§ Instructions for the task:
Pick out each line of the records that includes the string "nachtrust", and copy it.

[Start of section]

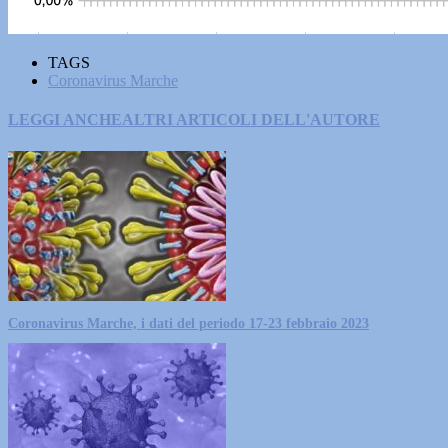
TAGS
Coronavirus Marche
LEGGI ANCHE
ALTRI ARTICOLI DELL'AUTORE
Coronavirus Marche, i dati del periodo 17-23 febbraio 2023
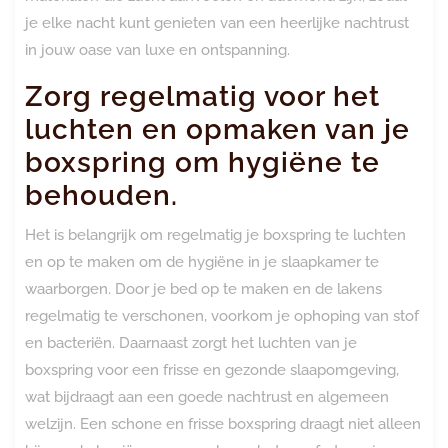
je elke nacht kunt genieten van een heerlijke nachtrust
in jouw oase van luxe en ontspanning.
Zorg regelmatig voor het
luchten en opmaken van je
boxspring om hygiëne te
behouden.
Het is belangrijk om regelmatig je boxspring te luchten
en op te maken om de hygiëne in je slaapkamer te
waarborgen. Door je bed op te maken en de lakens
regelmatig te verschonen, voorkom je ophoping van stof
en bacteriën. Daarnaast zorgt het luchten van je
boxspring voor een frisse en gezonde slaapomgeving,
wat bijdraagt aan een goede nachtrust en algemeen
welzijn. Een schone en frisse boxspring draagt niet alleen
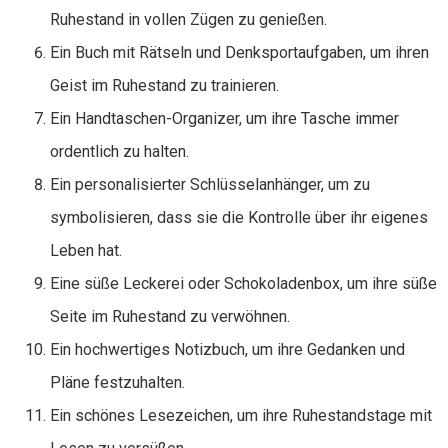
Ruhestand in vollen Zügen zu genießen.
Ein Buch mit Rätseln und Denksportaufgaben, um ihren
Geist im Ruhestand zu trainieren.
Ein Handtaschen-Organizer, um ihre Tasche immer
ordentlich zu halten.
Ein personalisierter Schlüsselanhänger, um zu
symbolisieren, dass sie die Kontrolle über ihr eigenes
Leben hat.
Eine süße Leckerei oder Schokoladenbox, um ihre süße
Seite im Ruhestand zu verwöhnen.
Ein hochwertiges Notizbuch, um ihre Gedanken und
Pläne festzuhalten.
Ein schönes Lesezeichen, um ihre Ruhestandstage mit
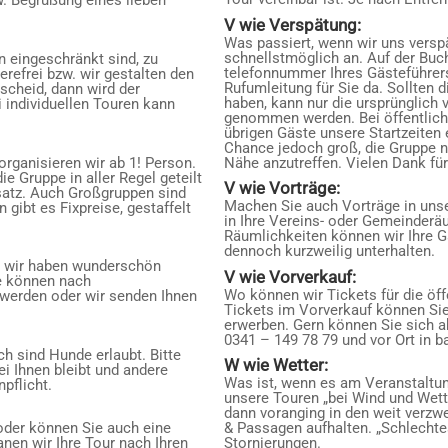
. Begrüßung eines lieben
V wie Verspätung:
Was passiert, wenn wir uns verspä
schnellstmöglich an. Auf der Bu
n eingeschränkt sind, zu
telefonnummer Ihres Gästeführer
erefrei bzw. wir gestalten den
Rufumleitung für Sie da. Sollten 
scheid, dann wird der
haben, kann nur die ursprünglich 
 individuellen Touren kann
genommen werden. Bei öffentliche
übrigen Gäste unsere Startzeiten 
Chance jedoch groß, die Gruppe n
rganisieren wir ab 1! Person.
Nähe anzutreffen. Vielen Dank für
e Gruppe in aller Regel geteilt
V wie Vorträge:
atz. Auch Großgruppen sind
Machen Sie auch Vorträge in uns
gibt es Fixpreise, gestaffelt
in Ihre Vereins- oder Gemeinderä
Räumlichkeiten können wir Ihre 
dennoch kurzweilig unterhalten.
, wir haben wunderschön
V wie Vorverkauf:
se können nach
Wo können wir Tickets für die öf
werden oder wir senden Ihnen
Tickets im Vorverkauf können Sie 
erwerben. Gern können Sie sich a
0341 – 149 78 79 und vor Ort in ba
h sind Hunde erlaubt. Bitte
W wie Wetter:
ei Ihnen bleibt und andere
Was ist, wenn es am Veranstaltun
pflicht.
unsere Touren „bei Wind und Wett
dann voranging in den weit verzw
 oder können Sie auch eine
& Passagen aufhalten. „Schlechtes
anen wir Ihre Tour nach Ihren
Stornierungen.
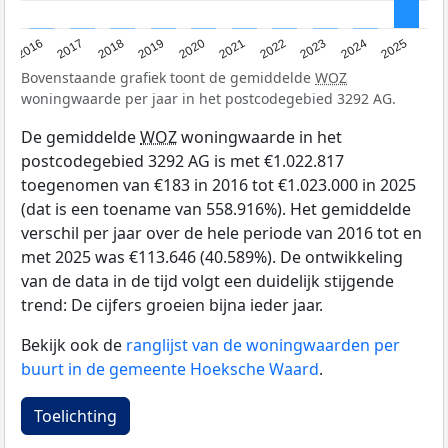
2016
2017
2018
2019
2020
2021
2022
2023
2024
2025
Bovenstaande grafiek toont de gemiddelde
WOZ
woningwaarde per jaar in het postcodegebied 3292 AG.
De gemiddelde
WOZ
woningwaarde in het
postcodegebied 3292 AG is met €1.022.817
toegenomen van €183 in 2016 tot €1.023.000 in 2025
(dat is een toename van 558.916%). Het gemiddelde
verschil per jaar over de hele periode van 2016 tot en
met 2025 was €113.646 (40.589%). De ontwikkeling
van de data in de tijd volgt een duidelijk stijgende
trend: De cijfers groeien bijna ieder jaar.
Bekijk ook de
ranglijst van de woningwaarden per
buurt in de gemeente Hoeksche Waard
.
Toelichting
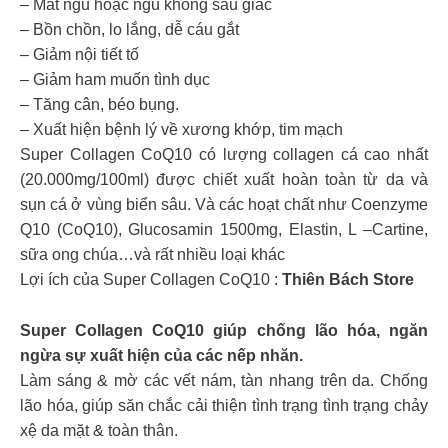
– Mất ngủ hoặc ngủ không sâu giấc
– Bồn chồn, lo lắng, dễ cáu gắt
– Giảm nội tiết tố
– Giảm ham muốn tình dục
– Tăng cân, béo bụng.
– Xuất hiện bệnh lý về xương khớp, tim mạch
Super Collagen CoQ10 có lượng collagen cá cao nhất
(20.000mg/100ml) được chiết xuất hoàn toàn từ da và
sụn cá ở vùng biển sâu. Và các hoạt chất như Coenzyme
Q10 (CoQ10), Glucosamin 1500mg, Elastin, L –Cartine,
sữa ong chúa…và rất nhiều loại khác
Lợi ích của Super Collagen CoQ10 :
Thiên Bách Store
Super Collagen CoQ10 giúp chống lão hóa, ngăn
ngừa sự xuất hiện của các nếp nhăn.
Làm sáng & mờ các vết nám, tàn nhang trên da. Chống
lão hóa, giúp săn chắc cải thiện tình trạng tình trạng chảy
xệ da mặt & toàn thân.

[End of section]

§ Result:
je elke nacht kunt genieten van een heerlijke nachtrust
wat bijdraagt aan een goede nachtrust en algemeen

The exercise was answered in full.